NTP synchronization is an important part of all network configurations. Nuage Networks VCS, VNS, and VSS deployments are no exception. MetroÆ will configure Nuage component VMs for NTP sync during installation and upgrade. MetroÆ health checks also verify that the Nuage components have achieved NTP sync before declaring the job complete.
Sometimes, elements outside of the scope of MetroÆ can have negative effects on the ability of Nuage components to achieve NTP sync. Our team experienced this recently in our automated testbed.
In the lab, MetroÆ is thoroughly tested using a suite of tests configured and controlled using a combination of a Jenkins CI/CD server (https://jenkins.io/) and the Robot test framework (http://robotframework.org/). We noticed that, over time, the duration of our KVM-based installation and upgrade tests were gradually increasing. Checking the test logs, we discovered that NTP sync achievement for the VSCs on KVM was taking 10, 15, sometimes 20 minutes! In fact, we were seeing some tests fail because NTP sync was not achieved in a 30-minute timeout period.
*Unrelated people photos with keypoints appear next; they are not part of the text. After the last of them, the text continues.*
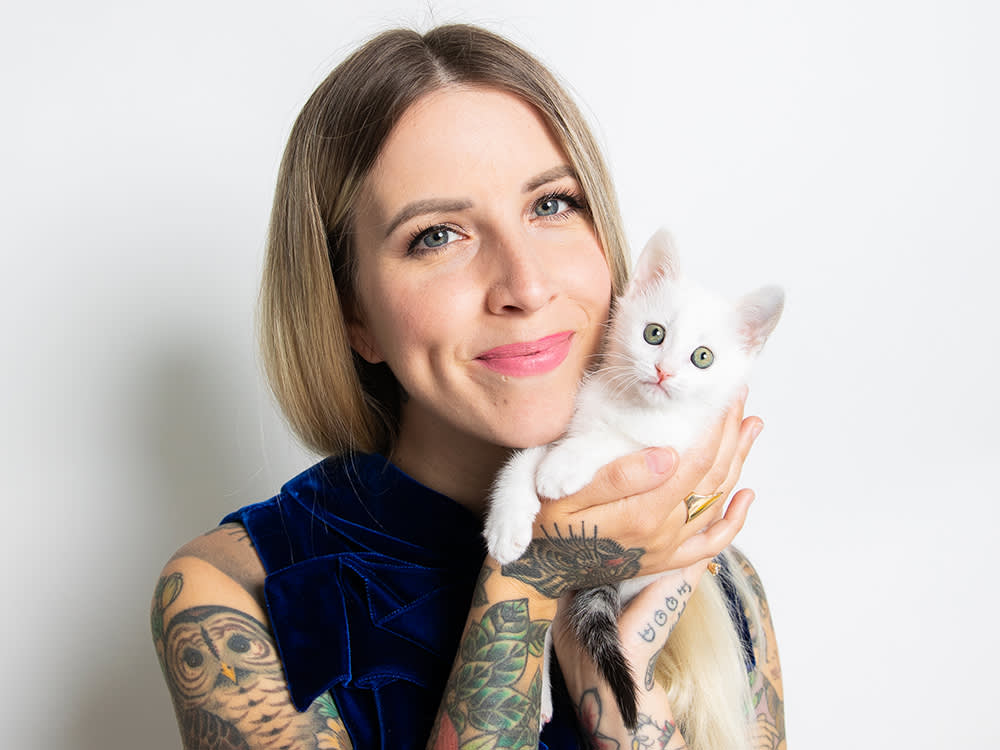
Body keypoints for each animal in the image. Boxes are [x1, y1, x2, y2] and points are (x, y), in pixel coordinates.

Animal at [480, 231, 784, 736]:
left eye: (703, 358)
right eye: (653, 333)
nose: (663, 372)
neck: (631, 406)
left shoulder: (677, 449)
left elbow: (615, 445)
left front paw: (562, 469)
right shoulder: (572, 421)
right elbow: (525, 459)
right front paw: (506, 525)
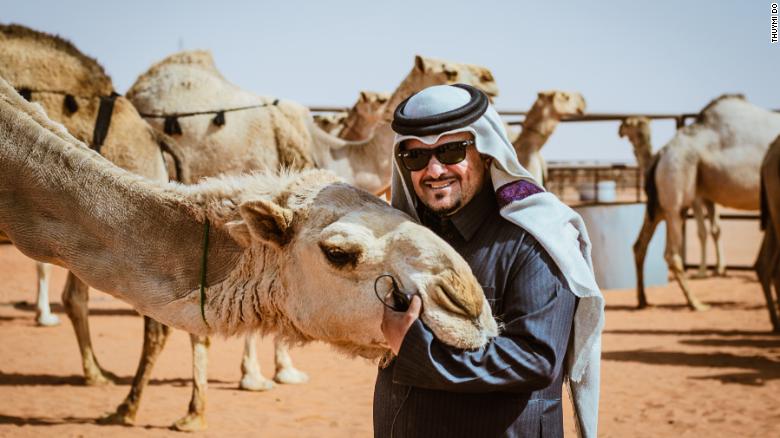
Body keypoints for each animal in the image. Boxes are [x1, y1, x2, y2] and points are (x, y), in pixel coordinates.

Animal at [632, 95, 780, 312]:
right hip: (678, 190)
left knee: (639, 245)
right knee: (671, 253)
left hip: (660, 203)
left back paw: (643, 300)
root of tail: (662, 154)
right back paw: (696, 303)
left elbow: (713, 229)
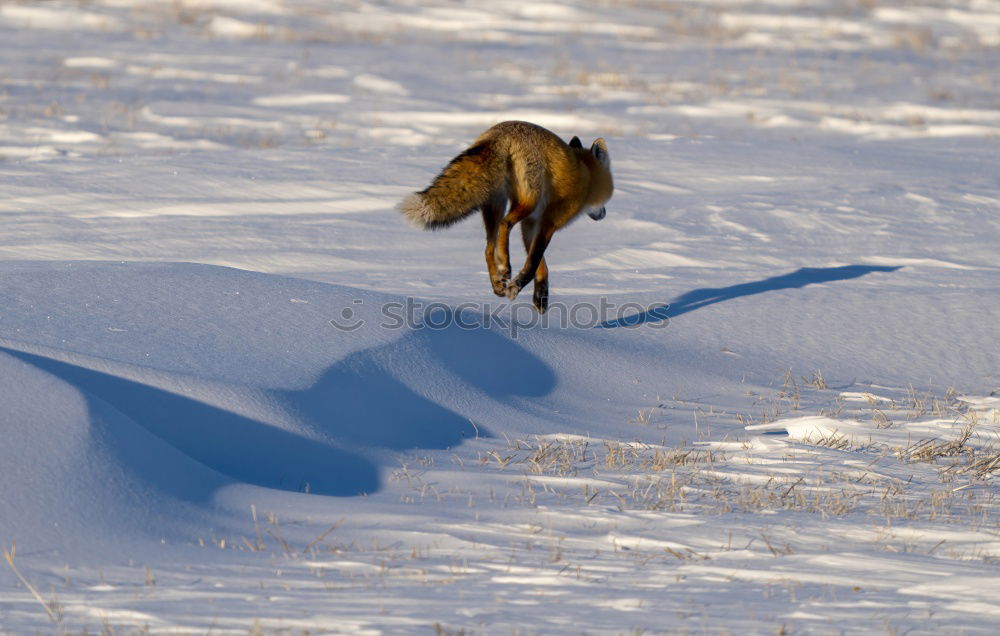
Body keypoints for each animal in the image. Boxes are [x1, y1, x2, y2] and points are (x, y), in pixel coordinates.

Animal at [398, 120, 608, 314]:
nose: (604, 214)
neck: (584, 173)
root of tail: (499, 134)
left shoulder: (531, 224)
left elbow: (540, 264)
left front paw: (540, 297)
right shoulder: (547, 222)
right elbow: (534, 261)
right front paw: (521, 287)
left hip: (495, 204)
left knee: (488, 248)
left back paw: (498, 283)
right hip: (528, 201)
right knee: (505, 224)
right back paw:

As we scratched our heads, puzzled by this lengthy NT sync behavior, we saw an online conversation between some Nuage deployment experts. They had observed that when they had VSC NTP sync failures, there was a large clock skew between the VSC and the hypervisor hosting it. When we checked, we found that the KVM hypervisors themselves were *not* configured for NTP synchronization. There was, indeed, a growing clock skew. As the time difference grew, NTP sync times went up.
Solution: We modified the KVM hypervisors to sync to the same NTP server as we use for the VSC. Now synch is achieved on the first try!